@loopylu15,
Locke was actually closer to Kant than what the latter typecast him as. That is, while denying that the mind came equipped with specific propositional content, Locke nevertheless did believe we are born with faculties for receiving and processing content delivered from experience. "Blank slate" has roots going back to the ancient Greeks and Islamic philosophers, but nothing much further happened with it till Locke seized the idea.
Animals exhibit a horde of behaviors and skills which aren't learned, so clearly narrow kinds of knowledge can be innate in the cognitive systems of agents -- not just the broad, "empty" conceptual structure of an operating system that needs to be there to begin with simply to apprehend and process new information.

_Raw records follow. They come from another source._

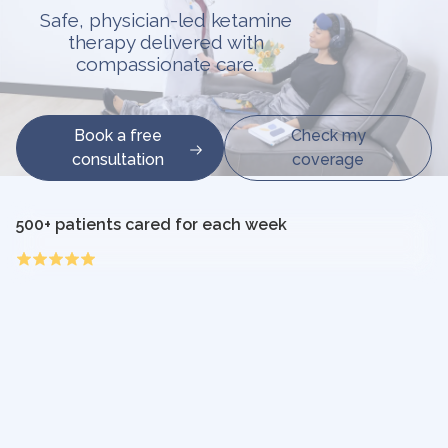
Safe, physician-led ketamine
therapy delivered with
compassionate care.
Book a free
Check my
consultation
coverage
500+ patients cared for each week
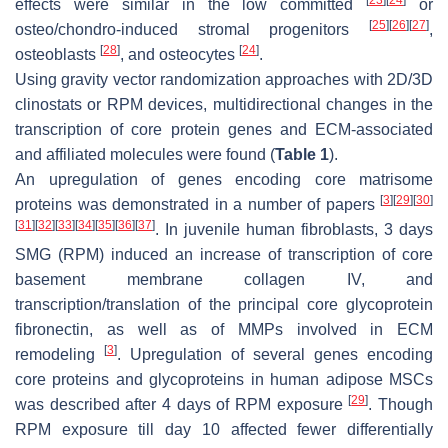
[
23
]
[
24
]
effects were similar in the low committed
or
[
25
]
[
26
]
[
27
]
osteo/chondro-induced stromal progenitors
,
[
28
]
[
24
]
osteoblasts
, and osteocytes
.
Using gravity vector randomization approaches with 2D/3D
clinostats or RPM devices, multidirectional changes in the
transcription of core protein genes and ECM-associated
and affiliated molecules were found (
Table 1
).
An upregulation of genes encoding core matrisome
[
3
]
[
29
]
[
30
]
proteins was demonstrated in a number of papers
[
31
]
[
32
]
[
33
]
[
34
]
[
35
]
[
36
]
[
37
]
. In juvenile human fibroblasts, 3 days
SMG (RPM) induced an increase of transcription of core
basement membrane collagen IV, and
transcription/translation of the principal core glycoprotein
fibronectin, as well as of MMPs involved in ECM
[
3
]
remodeling
. Upregulation of several genes encoding
core proteins and glycoproteins in human adipose MSCs
[
29
]
was described after 4 days of RPM exposure
. Though
RPM exposure till day 10 affected fewer differentially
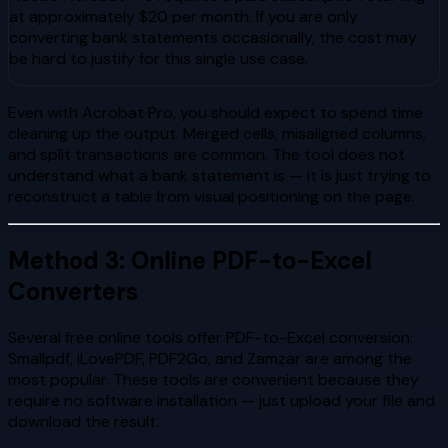
at approximately $20 per month. If you are only
converting bank statements occasionally, the cost may
be hard to justify for this single use case.
Even with Acrobat Pro, you should expect to spend time
cleaning up the output. Merged cells, misaligned columns,
and split transactions are common. The tool does not
understand what a bank statement is — it is just trying to
reconstruct a table from visual positioning on the page.
Method 3: Online PDF-to-Excel
Converters
Several free online tools offer PDF-to-Excel conversion:
Smallpdf, iLovePDF, PDF2Go, and Zamzar are among the
most popular. These tools are convenient because they
require no software installation — just upload your file and
download the result.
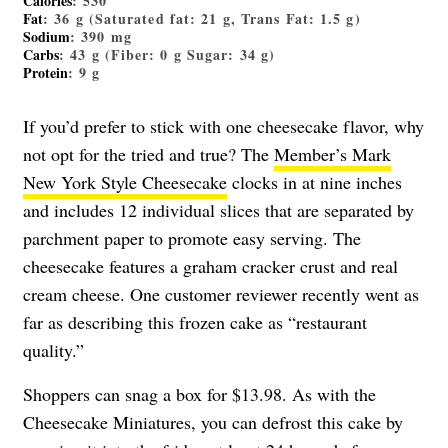
Calories
: 530
Fat
: 36 g (Saturated fat: 21 g, Trans Fat: 1.5 g)
Sodium
: 390 mg
Carbs
: 43 g (Fiber: 0 g Sugar: 34 g)
Protein
: 9 g
If you’d prefer to stick with one cheesecake flavor, why
not opt for the tried and true? The
Member’s Mark
New York Style Cheesecake
clocks in at nine inches
and includes 12 individual slices that are separated by
parchment paper to promote easy serving. The
cheesecake features a graham cracker crust and real
cream cheese. One customer reviewer recently went as
far as describing this frozen cake as “restaurant
quality.”
Shoppers can snag a box for $13.98. As with the
Cheesecake Miniatures, you can defrost this cake by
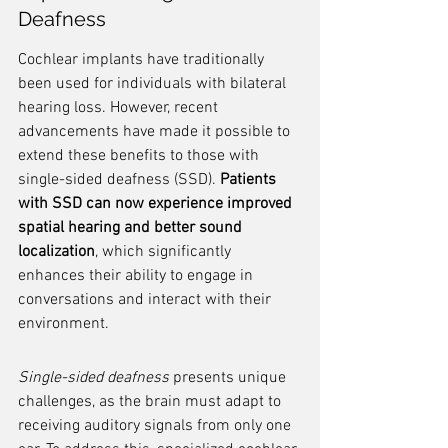
Deafness
Cochlear implants have traditionally 
been used for individuals with bilateral 
hearing loss. However, recent 
advancements have made it possible to 
extend these benefits to those with 
single-sided deafness (SSD). 
Patients 
with SSD can now experience improved 
spatial hearing and better sound 
localization
, which significantly 
enhances their ability to engage in 
conversations and interact with their 
environment.
Single-sided deafness
 presents unique 
challenges, as the brain must adapt to 
receiving auditory signals from only one 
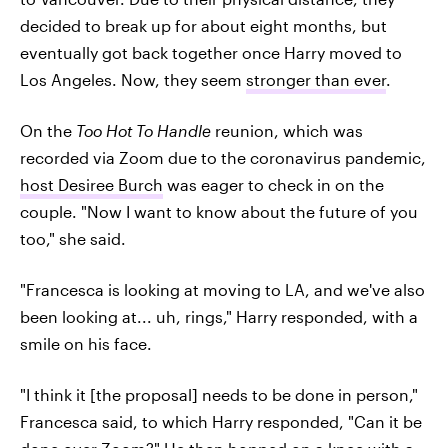
decided to break up for about eight months, but
eventually got back together once Harry moved to
Los Angeles. Now, they seem
stronger than ever
.
On the
Too Hot To Handle
reunion, which was
recorded via Zoom due to the coronavirus pandemic,
host Desiree Burch
was eager to check in on the
couple. "Now I want to know about the future of you
too," she said.
"Francesca is looking at moving to LA, and we've also
been looking at... uh, rings," Harry responded, with a
smile on his face.
"I think it [the proposal] needs to be done in person,"
Francesca said, to which Harry responded, "Can it be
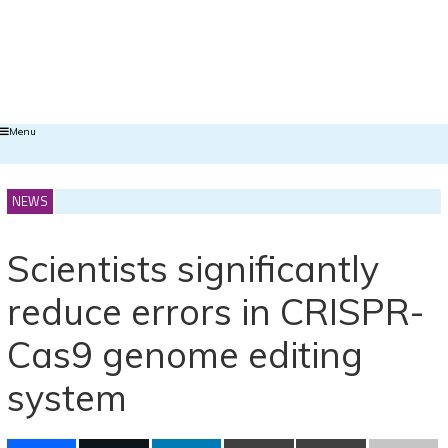
Menu
NEWS
Scientists significantly
reduce errors in CRISPR-
Cas9 genome editing
system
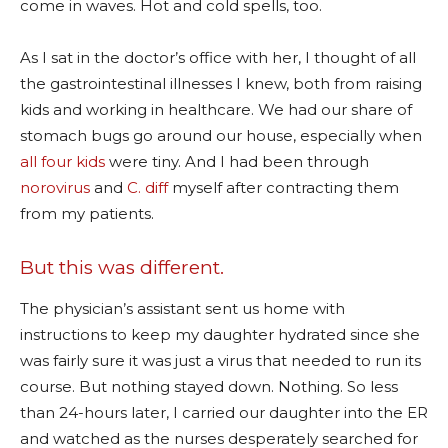
come in waves. Hot and cold spells, too.
As I sat in the doctor’s office with her, I thought of all
the gastrointestinal illnesses I knew, both from raising
kids and working in healthcare. We had our share of
stomach bugs go around our house, especially when
all four kids
were tiny. And I had been through
norovirus
and
C. diff
myself after contracting them
from my patients.
But this was different.
The physician’s assistant sent us home with
instructions to keep my daughter hydrated since she
was fairly sure it was just a virus that needed to run its
course. But nothing stayed down. Nothing. So less
than 24-hours later, I carried our daughter into the ER
and watched as the nurses desperately searched for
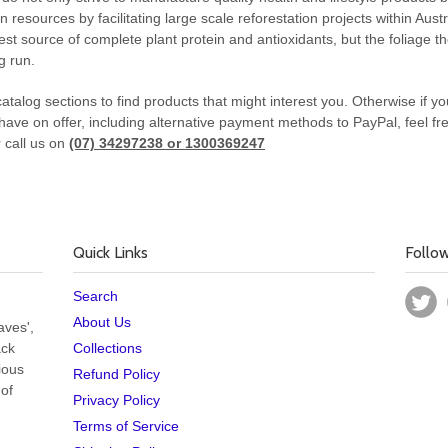
esources by facilitating large scale reforestation projects within Aus
best source of complete plant protein and antioxidants, but the foliage 
g run.
atalog sections to find products that might interest you. Otherwise if 
have on offer, including alternative payment methods to PayPal, feel free
 call us on
(07) 34297238 or 1300369247
Quick Links
Follo
Search
About Us
aves',
ack
Collections
cious
Refund Policy
 of
Privacy Policy
Terms of Service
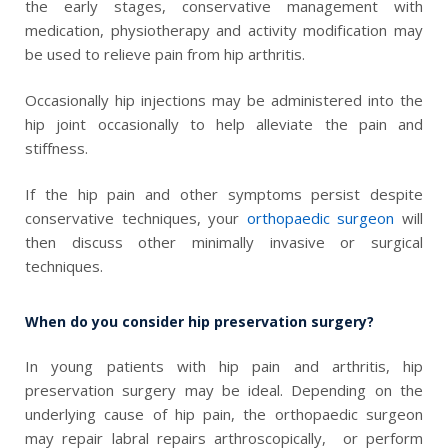
the early stages, conservative management with
medication, physiotherapy and activity modification may
be used to relieve pain from hip arthritis.
Occasionally hip injections may be administered into the
hip joint occasionally to help alleviate the pain and
stiffness.
If the hip pain and other symptoms persist despite
conservative techniques, your
orthopaedic surgeon
will
then discuss other minimally invasive or surgical
techniques.
When do you consider hip preservation surgery?
In young patients with hip pain and arthritis, hip
preservation surgery may be ideal. Depending on the
underlying cause of hip pain, the
orthopaedic surgeon
may repair labral repairs arthroscopically, or perform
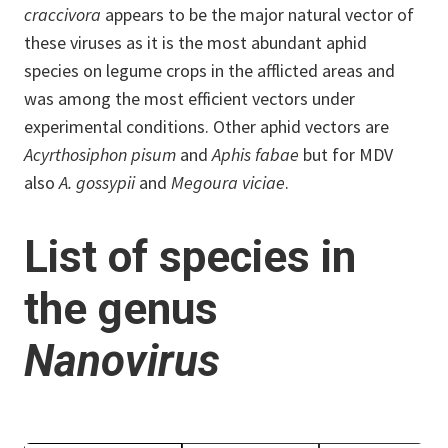
craccivora
appears to be the major natural vector of
these viruses as it is the most abundant aphid
species on legume crops in the afflicted areas and
was among the most efficient vectors under
experimental conditions. Other aphid vectors are
Acyrthosiphon pisum
and
Aphis fabae
but for MDV
also
A. gossypii
and
Megoura viciae
.
List of species in
the genus
Nanovirus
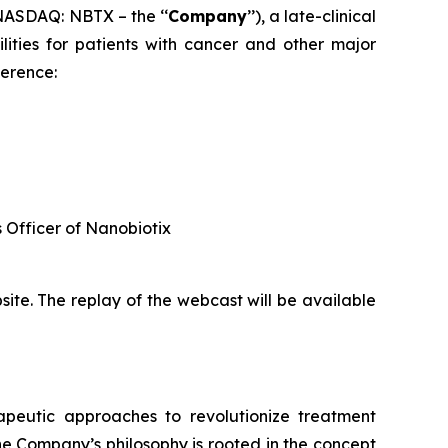
ASDAQ: NBTX – the ‘‘
Company
’’), a late-clinical
ties for patients with cancer and other major
ference:
s Officer of Nanobiotix
ite. The replay of the webcast will be available
rapeutic approaches to revolutionize treatment
he Company’s philosophy is rooted in the concept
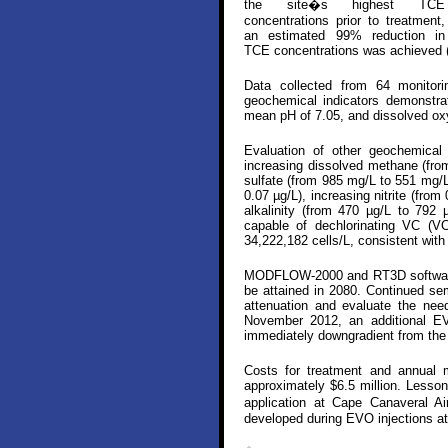
the site�s highest TCE
concentrations prior to treatment,
an estimated 99% reduction in
TCE concentrations was achieved (
Data collected from 64 monitori
geochemical indicators demonstra
mean pH of 7.05, and dissolved ox
Evaluation of other geochemical 
increasing dissolved methane (from
sulfate (from 985 mg/L to 551 mg/L)
0.07 µg/L), increasing nitrite (fro
alkalinity (from 470 µg/L to 792 
capable of dechlorinating VC (V
34,222,182 cells/L, consistent with 
MODFLOW-2000 and RT3D software w
be attained in 2080. Continued sem
attenuation and evaluate the need
November 2012, an additional EVO
immediately downgradient from the
Costs for treatment and annual m
approximately $6.5 million. Lesso
application at Cape Canaveral A
developed during EVO injections at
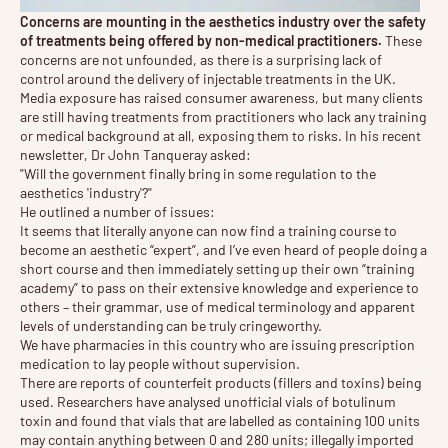
Concerns are mounting in the aesthetics industry over the safety
of treatments being offered by non-medical practitioners.
These
concerns are not unfounded, as there is a surprising lack of
control around the delivery of injectable treatments in the UK.
Media exposure has raised consumer awareness, but many clients
are still having treatments from practitioners who lack any training
or medical background at all, exposing them to risks. In his recent
newsletter, Dr John Tanqueray asked:
"Will the government finally bring in some regulation to the
aesthetics 'industry'?"
He outlined a number of issues:
It seems that literally anyone can now find a training course to
become an aesthetic “expert”, and I’ve even heard of people doing a
short course and then immediately setting up their own “training
academy” to pass on their extensive knowledge and experience to
others – their grammar, use of medical terminology and apparent
levels of understanding can be truly cringeworthy.
We have pharmacies in this country who are issuing prescription
medication to lay people without supervision.
There are reports of counterfeit products (fillers and toxins) being
used. Researchers have analysed unofficial vials of botulinum
toxin and found that vials that are labelled as containing 100 units
may contain anything between 0 and 280 units; illegally imported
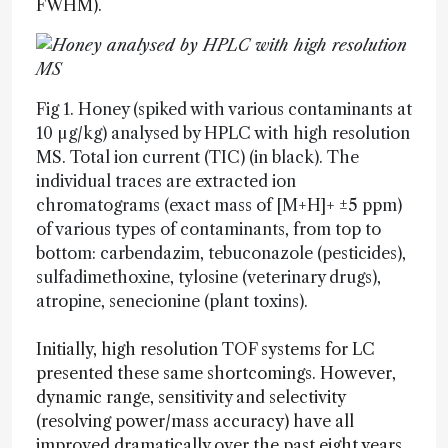
FWHM).
Fig 1. Honey (spiked with various contaminants at
10 µg/kg) analysed by HPLC with high resolution
MS. Total ion current (TIC) (in black). The
individual traces are extracted ion
chromatograms (exact mass of [M+H]+ ±5 ppm)
of various types of contaminants, from top to
bottom: carbendazim, tebuconazole (pesticides),
sulfadimethoxine, tylosine (veterinary drugs),
atropine, senecionine (plant toxins).
Initially, high resolution TOF systems for LC
presented these same shortcomings. However,
dynamic range, sensitivity and selectivity
(resolving power/mass accuracy) have all
improved dramatically over the past eight years.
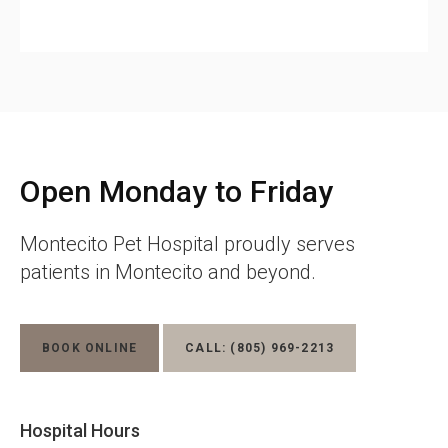
Open Monday to Friday
Montecito Pet Hospital
proudly serves
patients in Montecito and beyond.
BOOK ONLINE
CALL:
(805) 969-2213
Hospital Hours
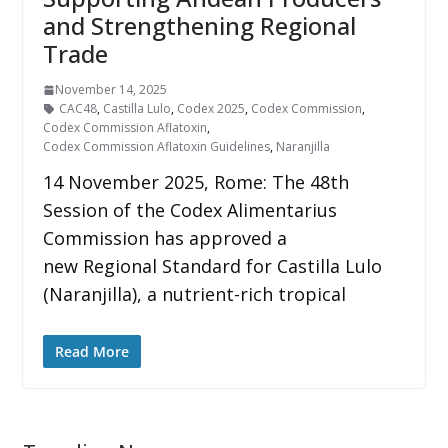
and Strengthening Regional
Trade
November 14, 2025
CAC48
,
Castilla Lulo
,
Codex 2025
,
Codex Commission
,
Codex Commission Aflatoxin
,
Codex Commission Aflatoxin Guidelines
,
Naranjilla
14 November 2025, Rome: The 48th
Session of the Codex Alimentarius
Commission has approved a
new Regional Standard for Castilla Lulo
(Naranjilla), a nutrient-rich tropical
Read More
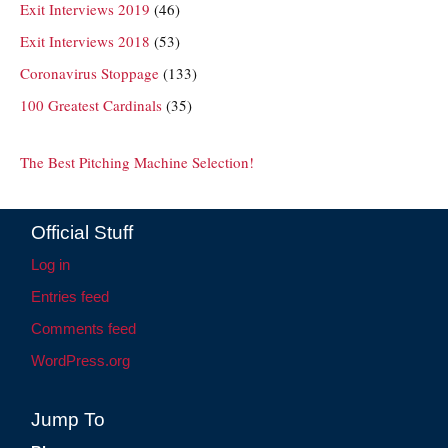
Exit Interviews 2019
(46)
Exit Interviews 2018
(53)
Coronavirus Stoppage
(133)
100 Greatest Cardinals
(35)
The Best Pitching Machine Selection!
Official Stuff
Log in
Entries feed
Comments feed
WordPress.org
Jump To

But there's probably nothing innate in a mind/brain as literal propositional knowledge, although there may be innate syntactic templates. Which still require stimulation and reception from experience or sensory input to provide content and a specific language to manipulate (as well as to avoid the eventual atrophy of such pre-installed faculties if they go unused into late childhood). While the circuit relationships and stored states of an artificial computer's physical hardware can correspond to and be converted / translated back into the symbolic languages that its software was originally devised in the context of, it would be quite a a stretch to imagine evolution working with an underlying, formal language scheme as it haphazardly developed biotic brains over the ages.
Early philosophers were forced to resort to propositional activity as their "epistemic stuff" and conclusion-generation machine because that was the only practical medium for thinking and communicating -- as well as language providing abstraction and quasi-independence from the concrete world and its contingent entities, events, and circumstances. Scientists get to actually examine particulars and a posteriori matters (like a brain instead of mind; distinct beings instead of being-hood), but philosophy is traditionally concerned with the meta-levels or overarching principles and order that these localized particulars and activities conform to (or "ought" slash should conform to, when it's a prescriptive context).